Commonwealth v. Mattera

30 A.2d 168 | Pa. Super. Ct. | 1942

Submitted December 14, 1942. Indictment charging defendant with setting up and being concerned in the conducting and carrying on of a lottery. Before McDONOUGH, P.J., O.C., specially presiding.

Verdict of guilty and judgment and sentence thereon. Defendant appealed. This appeal was submitted on briefs without argument. The motion for a new trial was not argued in the court below, nor was any brief in support of it furnished that court. That fact does not bar an appeal to this court; but it is a circumstance not without significance.

Appellant was indicted, tried and convicted on charges of (1) setting up, and (2) being concerned in the conducting and carrying on, of a form of illegal lottery, known as the `numbers game'. See Com. v. Banks, 98 Pa. Super. 432. *137

He bases his claim to a reversal of `the judgment on our decisions in Com. v. Saeli, 146 Pa. Super. 555,22 A.2d 597, and Com. v. Marino, 142 Pa. Super. 327, 16 A.2d 314. In the former case the defendant was convicted of selling lotterytickets, but his conviction was set aside by this court. The only incriminating evidence against the defendant in that case was a slip of paper with some numbers written on it, which was found on him. This might indicate that he was playing the game, that is, that he had purchased the `numbers' written on the slip, but furnished no basis for a finding that he had sold the numbers. To buy a lottery ticket is not an offense under the Penal Code of 1939, P.L. 872.

In the present case, the three papers found on the defendant, or which he had dropped in an attempt to get rid of them, were the `banker's' or `backer's' slips or memoranda, which showed the `sales' turned in to the manager or proprietor of the illegal lottery by his `writers', and would not have been in the possession of a mere purchaser of the numbers. The evidence was not overly strong but we are not convinced that it was not sufficient to support the verdict. The defendant did not take the stand and explain his possession of the slips. This was his privilege, and no reference was, or could be, made to his not testifying as a witness. But it is not possible to gauge the effect such a course may have on the jury. The evidence necessary to secure a conviction for conducting a lottery or selling tickets, does not have to be as full or comprehensive as for maintaining a gambling house: Com. v. Zotter, 131 Pa. Super. 296,298, 200 A. 264.
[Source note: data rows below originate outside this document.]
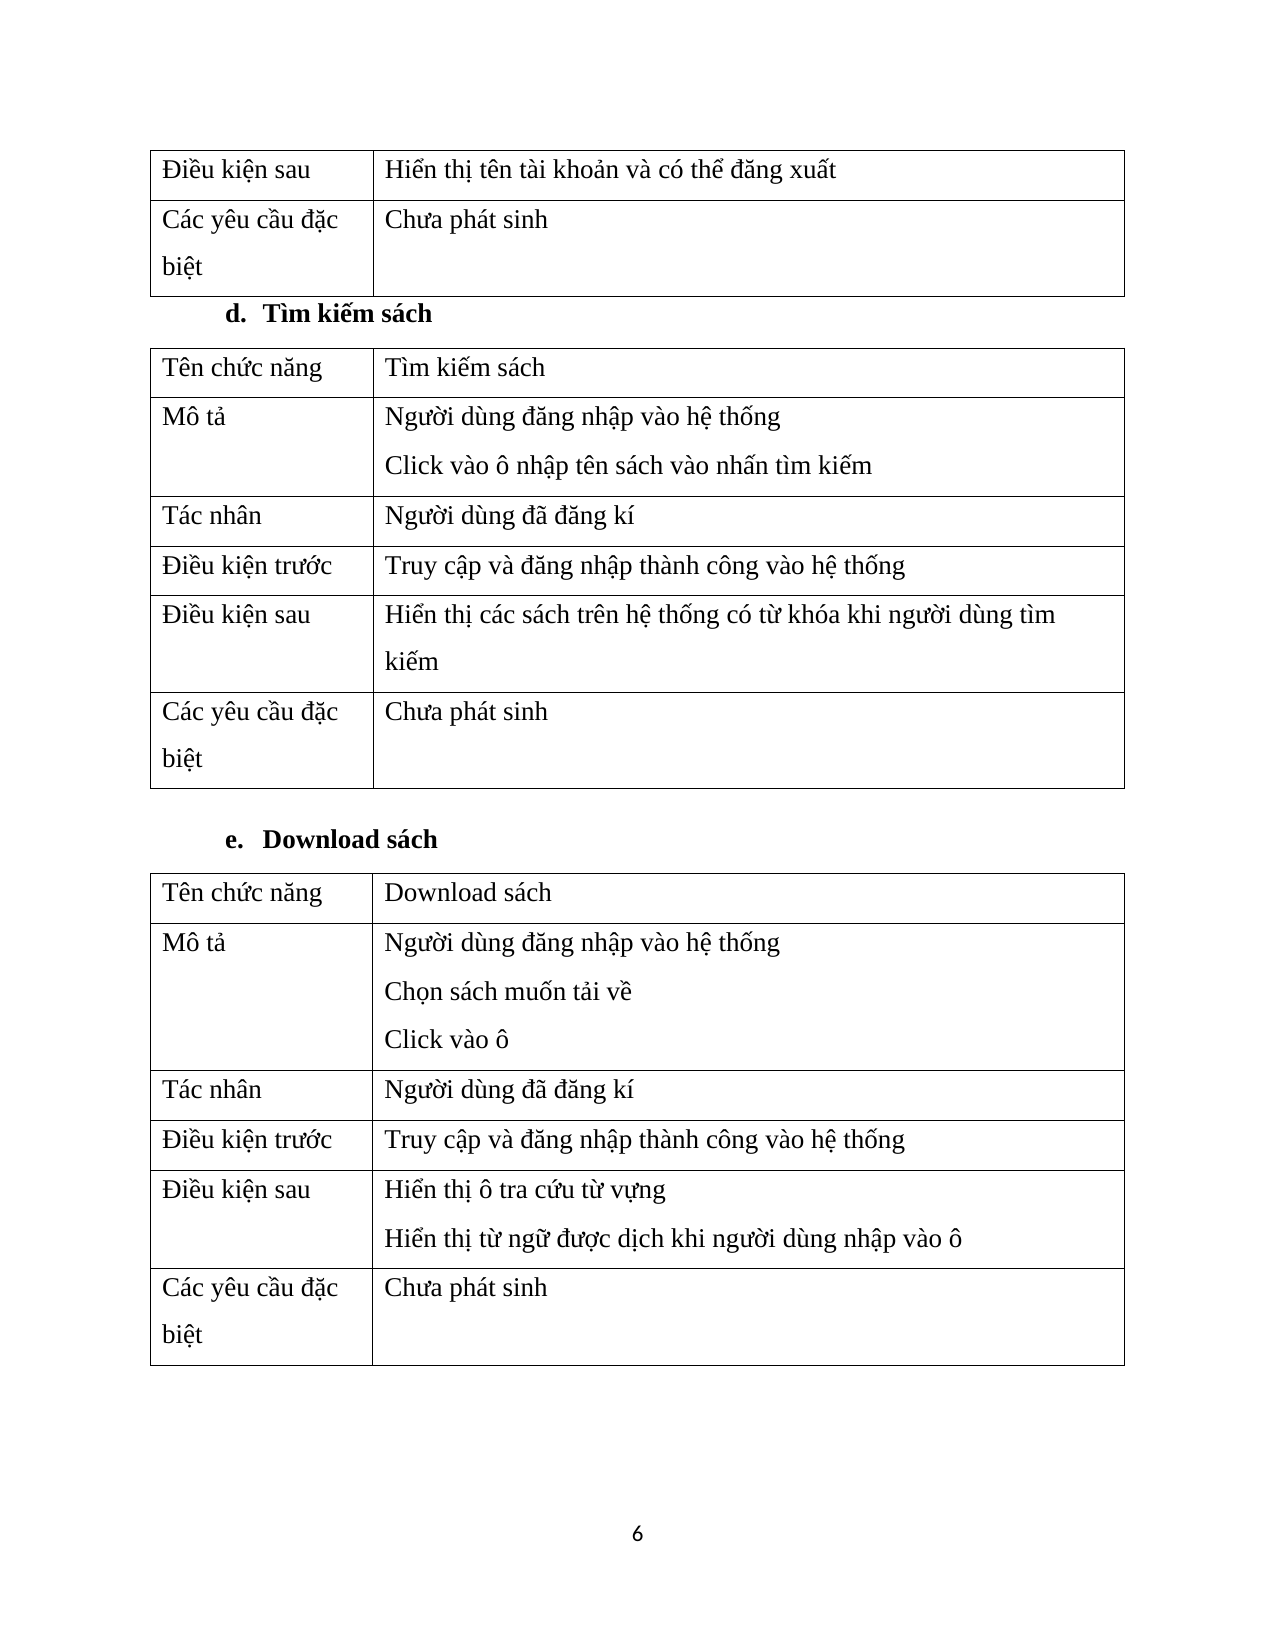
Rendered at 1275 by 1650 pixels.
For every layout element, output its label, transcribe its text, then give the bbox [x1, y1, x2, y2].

table_cell Hiển thị tên tài khoản và có thể đăng xuất [374, 151, 1124, 200]
table_cell Các yêu cầu đặc biệt [151, 1269, 372, 1365]
table_cell Mô tả [151, 398, 373, 496]
list Download sách [225, 823, 1125, 854]
table_cell Người dùng đã đăng kí [374, 497, 1124, 546]
table_cell Điều kiện sau [151, 1171, 372, 1268]
table_cell Truy cập và đăng nhập thành công vào hệ thống [374, 547, 1124, 595]
table_cell Điều kiện trước [151, 1121, 372, 1170]
table_cell Điều kiện sau [151, 596, 373, 692]
table_header Download sách [373, 874, 1124, 923]
table_cell Người dùng đăng nhập vào hệ thống Chọn sách muốn tải về Click vào ô [373, 924, 1124, 1070]
table_header Tên chức năng [151, 874, 372, 923]
table_cell Các yêu cầu đặc biệt [151, 201, 373, 296]
table_cell Các yêu cầu đặc biệt [151, 693, 373, 788]
table_cell Chưa phát sinh [374, 693, 1124, 788]
list Tìm kiếm sách [225, 297, 1125, 328]
table_cell Truy cập và đăng nhập thành công vào hệ thống [373, 1121, 1124, 1170]
table_cell Hiển thị các sách trên hệ thống có từ khóa khi người dùng tìm kiếm [374, 596, 1124, 692]
table_cell Chưa phát sinh [373, 1269, 1124, 1365]
table_cell Chưa phát sinh [374, 201, 1124, 296]
table_cell Điều kiện trước [151, 547, 373, 595]
table_cell Hiển thị ô tra cứu từ vựng Hiển thị từ ngữ được dịch khi người dùng nhập vào ô [373, 1171, 1124, 1268]
table_header Tìm kiếm sách [374, 349, 1124, 397]
table_cell Người dùng đã đăng kí [373, 1071, 1124, 1120]
table_cell Tác nhân [151, 497, 373, 546]
table_cell Người dùng đăng nhập vào hệ thống Click vào ô nhập tên sách vào nhấn tìm kiếm [374, 398, 1124, 496]
table_cell Điều kiện sau [151, 151, 373, 200]
table_header Tên chức năng [151, 349, 373, 397]
table_cell Mô tả [151, 924, 372, 1070]
table_cell Tác nhân [151, 1071, 372, 1120]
In the Marino case, no numbers slips were found on that defendant. They were found under the seat of an automobile driven by a co-defendant, Mongo, who was also convicted, but did not appeal. Marino had been riding in the automobile with Mongo for only a few blocks. *138

We find no error in the action of the court in permitting a Pennsylvania Motor Policeman to testify as to the operation of the `numbers game' and the `slips' used to indicate a `sale', one of which is delivered by the `writer' or `salesman' — each of whom has a code number — to the `banker'. See Com. v. Chirico,117 Pa. Super. 199, 177 A. 591; Com. v. Saeli, supra; andCom. v. Townsend, 149 Pa. Super. 337, 27 A.2d 462, and cases cited therein. Nor did the court err in permitting the district attorney to cross-examine the Commonwealth's witness, Vance Johnson, when he surprised the Commonwealth's officer by testifying contrary to his sworn statement. This testimony and the witness's statement were received in evidence, not as substantive evidence against the defendant, but were given to account for the Commonwealth's having called him and to discredit the surprise evidence of the witness: Com. v. O'Donnell, 81 Pa. Super. 89,92.

The admission in evidence of the `slips' found on the defendant or obviously dropped by him, was not error: Com. v. Stanley,19 Pa. Super. 58, 68-9; Com. v. Murphy, 92 Pa. Super. 139,142, 143.

The assignments of error are overruled. The judgment is affirmed; and it is ordered that the defendant appear in the court below at such time as he may be there called and that he be committed by that court until such time as he has performed the sentence imposed on him, or such part thereof as had not been performed when the appeal was made a supersedeas.